Case Study

A cyclist has died following a collision with a lorry on London cycle superhighway 2 (05/11/13)

The victim, in his sixties, was hit by and dragged underneath the lorry in Mile End Road, east London, on the afternoon of Tuesday 5 November.

The crash occurred at the junction with Bancroft Road outside Queen Mary University’s engineering building.

The cyclist died at the scene.

He is the capital’s ninth cycling fatality this year and the seventh killed involving a lorry. He is also the fourth in two years to have died after being hit on the same stretch of road, the Evening Standard reports. He is the third cyclist to die on cycle superhighway 2 (CS2).

Svitlana Tereschenko, 34, was killed at the nearby Bow roundabout in November 2011 while trying to reach the start of a cycle superhighway and 20-year-old Philippine De Gerin-Ricard was also killed while on or near the same cycle superhighway 2, running between Bow and Aldgate, in July this year.

The fatality will once again raise questions over the Mayor’s insistence that blue superhighway cycle lanes are the way forward, as witnesses said the victim had been in the blue zone.

Witness Motiur Khan, 22, said: “The lorry was behind the cyclist and sort of went into the back of him and then I don’t really know if he lost control or something, but he hit the cyclist who went under the lorry which just ran over and crushed him.”

The driver stopped further down the road after the incident at about 4.40pm and will be questioned under caution by officers. He has not been arrested.

  • UPDATE (14/11/13)

The cyclist has been named as 62 year old Brian Holt.

  • UPDATE (14/11/14)

The driver of the tipper truck involved in Brian Holt’s death has been charged with causing death by careless driving.

Driver, Anthony Howsego, 57, from Romford, will appear at Snaresbrook Crown Court on November 14th.

The lorry driver is the only motorist to have been charged in connection with those six deaths 12 months ago. Coroner’s inquests have already been concluded in four of the cases, with no charges brought.

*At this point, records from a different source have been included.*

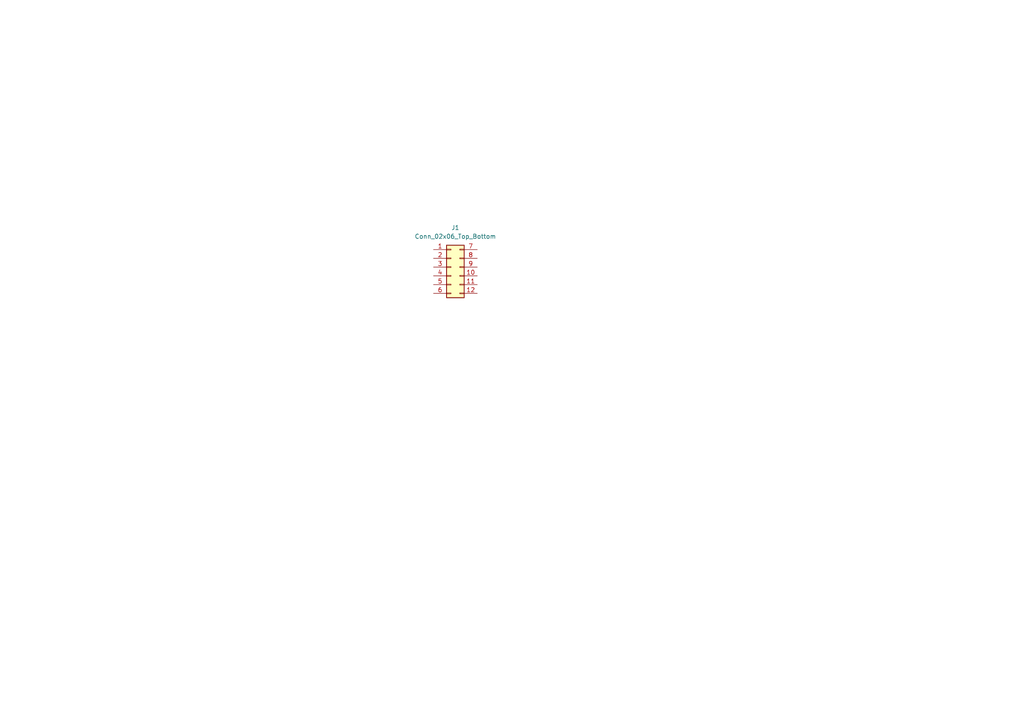
<source format=kicad_sch>
(kicad_sch
	(version 20231120)
	(generator "eeschema")
	(generator_version "8.0")
	(uuid "c0012c8c-12a6-492a-a5d1-d74a36236116")
	(paper "A4")
	
	(symbol
		(lib_id "Connector_Generic:Conn_02x06_Top_Bottom")
		(at 130.81 77.47 0)
		(unit 1)
		(exclude_from_sim no)
		(in_bom yes)
		(on_board yes)
		(dnp no)
		(fields_autoplaced yes)
		(uuid "b1534636-6e0e-4207-9b5e-43b839eb1aa8")
		(property "Reference" "J1"
			(at 132.08 66.04 0)
			(effects
				(font
					(size 1.27 1.27)
				)
			)
		)
		(property "Value" "Conn_02x06_Top_Bottom"
			(at 132.08 68.58 0)
			(effects
				(font
					(size 1.27 1.27)
				)
			)
		)
		(property "Footprint" "Connector_PinHeader_2.54mm:PinHeader_2x06_P2.54mm_Horizontal"
			(at 130.81 77.47 0)
			(effects
				(font
					(size 1.27 1.27)
				)
				(hide yes)
			)
		)
		(property "Datasheet" "~"
			(at 130.81 77.47 0)
			(effects
				(font
					(size 1.27 1.27)
				)
				(hide yes)
			)
		)
		(property "Description" "Generic connector, double row, 02x06, top/bottom pin numbering scheme (row 1: 1...pins_per_row, row2: pins_per_row+1 ... num_pins), script generated (kicad-library-utils/schlib/autogen/connector/)"
			(at 130.81 77.47 0)
			(effects
				(font
					(size 1.27 1.27)
				)
				(hide yes)
			)
		)
		(pin "12"
			(uuid "c2050a5a-bbcd-4b00-9574-9e10640dec87")
		)
		(pin "5"
			(uuid "7a1138e4-b101-47c1-842a-616f2f307c57")
		)
		(pin "6"
			(uuid "fdad4df8-b9d4-4552-a8b4-f80e3d9af618")
		)
		(pin "7"
			(uuid "03c811b0-f303-4d71-ae3d-818194f0e05c")
		)
		(pin "1"
			(uuid "31e71021-804f-48a1-a4d2-7c33c518d27c")
		)
		(pin "10"
			(uuid "2b328b1b-1e87-4ce1-9114-b0b7d171e51c")
		)
		(pin "9"
			(uuid "99d11877-9cd9-4eb7-b5cc-1ec9ba931802")
		)
		(pin "8"
			(uuid "798d7829-aab7-420f-a5f5-7c37a359e0f2")
		)
		(pin "4"
			(uuid "269d3b98-4ef0-47e8-b855-446b4eb07b77")
		)
		(pin "2"
			(uuid "09fae610-4813-4777-9a4d-b0010accb971")
		)
		(pin "3"
			(uuid "3ad03be6-c1b4-45b6-a02a-6eac5cbdf497")
		)
		(pin "11"
			(uuid "66cb5039-1ea4-4cae-b18b-fa0719484a33")
		)
		(instances
			(project ""
				(path "/c0012c8c-12a6-492a-a5d1-d74a36236116"
					(reference "J1")
					(unit 1)
				)
			)
		)
	)
	(sheet_instances
		(path "/"
			(page "1")
		)
	)
)

</source>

While no date has yet been set for the inquest into the death of Richard Muzira, the Standard reports that the driver of the lorry involved in that incident will not be charged.

All of those fatalities involved large vehicles. Besides Mr Holt and Mr Muzira, a third victim, Venera Minakhmetova, was killed in a collision with a lorry.

Frances Goulding died when he was struck by a coach, while buses were involved in the crashes that claimed the lives of Khalid al-Hashimi and 21; and Roger de Klerk.

Mr Holt, aged 62, worked at Mile End Hospital and was travelling to work there when he was struck by the lorry, which was carrying waste from the Crossrail site at Liverpool Street Station.

The truck was being used on the Crossrail project. Crossrail is one of the biggest engineering projects in the capital’s history, and at its peak will see 50 truck movements a day to take waste away from just one of its 40 sites in London, at Charing Cross.

In February 2012, Crossrail said that lorries not fitted with safety features to protect cyclists such as sensors, Frexnel lenses and sideguards, would be banned from its sites in the city.

But two months prior to Mr Holt’s death,another lorry working on the project was involved in a crash that killed a cyclist in September 2013.

Nursing assistant Maria Karsa, aged 21, was killed at Aldgate as she headed to work a shift at the Royal London Hospital, part of Barts Health NHS Trust, Barts Health, which also runs the hospital Mr Holt worked at.

It emerged earlier this year that two of the three sensors on the lorry concerned – required for it to access the Crossrail site – were not working. However, the Crown Prosecution Service decided not to bring charges.